Pecky rice germinated at a significantly lower rate than nonpecky rice, indicating that injury due to rice stink bug feeding and/or microbes associated with pecky grains may have injured the embryo of the attacked grains. It is also possible that microbes present within the pecky grains interrupted the germination process, although no visible sign of differences in the microbial growth between pecky and nonpecky grains were observed during the germination test. A previous study has documented reductions in viability of grains because of rice stink bug feeding (Swanson & Newsom 1962). In this study, grains that were atrophied or injured at the proximal (germ) end had reduced viability. Apparently, the embryo is extremely sensitive to injury by the rice stink bug. Rice stink bug attack during grain development in sorghum reduced seed germination (Fuchs et al. 1988). Although the seed cleaning process would eliminate much of the seed severely atrophied by rice stink bug injury, observed reductions in germination were substantial enough to prevent certification of seed for commercial sale, which has an acceptable limit of 85% germination (Douglas & Tullis 1950).

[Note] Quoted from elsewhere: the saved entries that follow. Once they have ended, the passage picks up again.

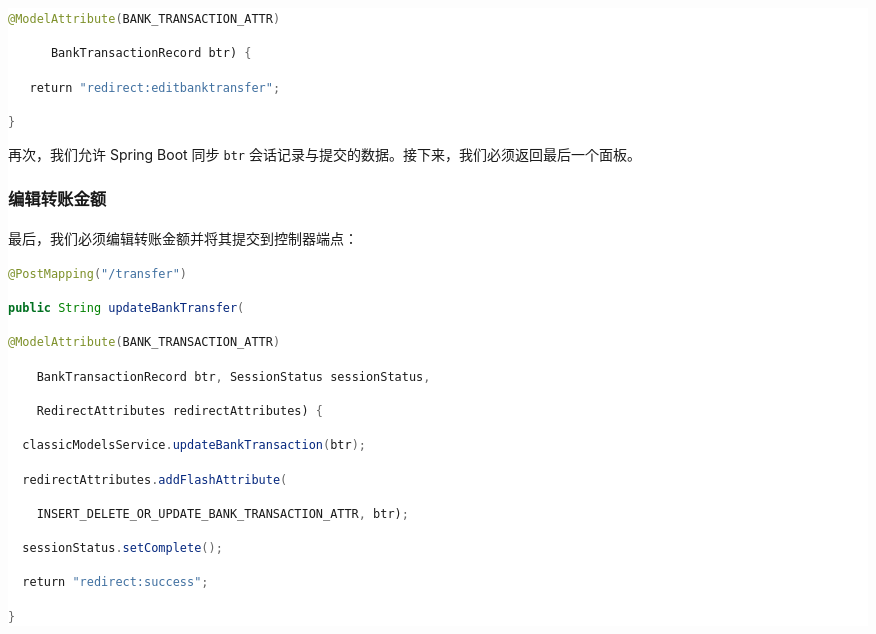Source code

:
 ```java
@ModelAttribute(BANK_TRANSACTION_ATTR) 
```

```java
      BankTransactionRecord btr) {
```

```java
   return "redirect:editbanktransfer";
```

```java
}
```

再次，我们允许 Spring Boot 同步 `btr` 会话记录与提交的数据。接下来，我们必须返回最后一个面板。

### 编辑转账金额

最后，我们必须编辑转账金额并将其提交到控制器端点：

```java
@PostMapping("/transfer")
```

```java
public String updateBankTransfer(
```

```java
@ModelAttribute(BANK_TRANSACTION_ATTR) 
```

```java
    BankTransactionRecord btr, SessionStatus sessionStatus,
```

```java
    RedirectAttributes redirectAttributes) {
```

```java
  classicModelsService.updateBankTransaction(btr);
```

```java
  redirectAttributes.addFlashAttribute(
```

```java
    INSERT_DELETE_OR_UPDATE_BANK_TRANSACTION_ATTR, btr);
```

```java
  sessionStatus.setComplete();
```

```java
  return "redirect:success";
```

```java
}
```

Rice producers have long relied on synthetic insecticides to control rice stink bugs (McPherson & McPherson 2000). Concerns about the toxicity of insecticides to non-target organisms, continued availability of currently registered insecticides, and adverse effects of insecticides on the environment have prompted investigations of alternative strategies for management of the rice stink bug. The short window of vulnerability of the rice plant to rice stink bug (approximately 30 d for most varieties) has been an important factor in restricting research in the development of nonchemical control measures (Way 1990). The current available action thresholds for rice stink bug in rice (30 bugs per 100 sweeps for the first two weeks of heading and 100 bugs per 100 sweeps from the dough stage until two weeks before harvest (Johnson et al. 1987) accounts to some degree for age-related changes in grain susceptibility to injury. However, more precise information such as that reported here on the susceptibility of rice panicles may be important for the refinement of the current thresholds and for the development of alternative management strategies for the rice stink bug.
Acknowledgments
We thank J. P. Geaghan (Department of Experimental Statistics, Louisiana State University AgCenter) for help with statistical analyses, Mark Cohn (Department of Plant Pathology and Crop Physiology, Louisiana State University AgCenter) for providing helpful advice, and Boris Castro and Dennis Ring for helpful comments on earlier drafts of the manuscript. This research was partially funded by the Louisiana Rice Research and Promotion Board. This paper was approved for publication by the Director of the Louisiana Agricultural Experiment Station as manuscript no.05-26-0754.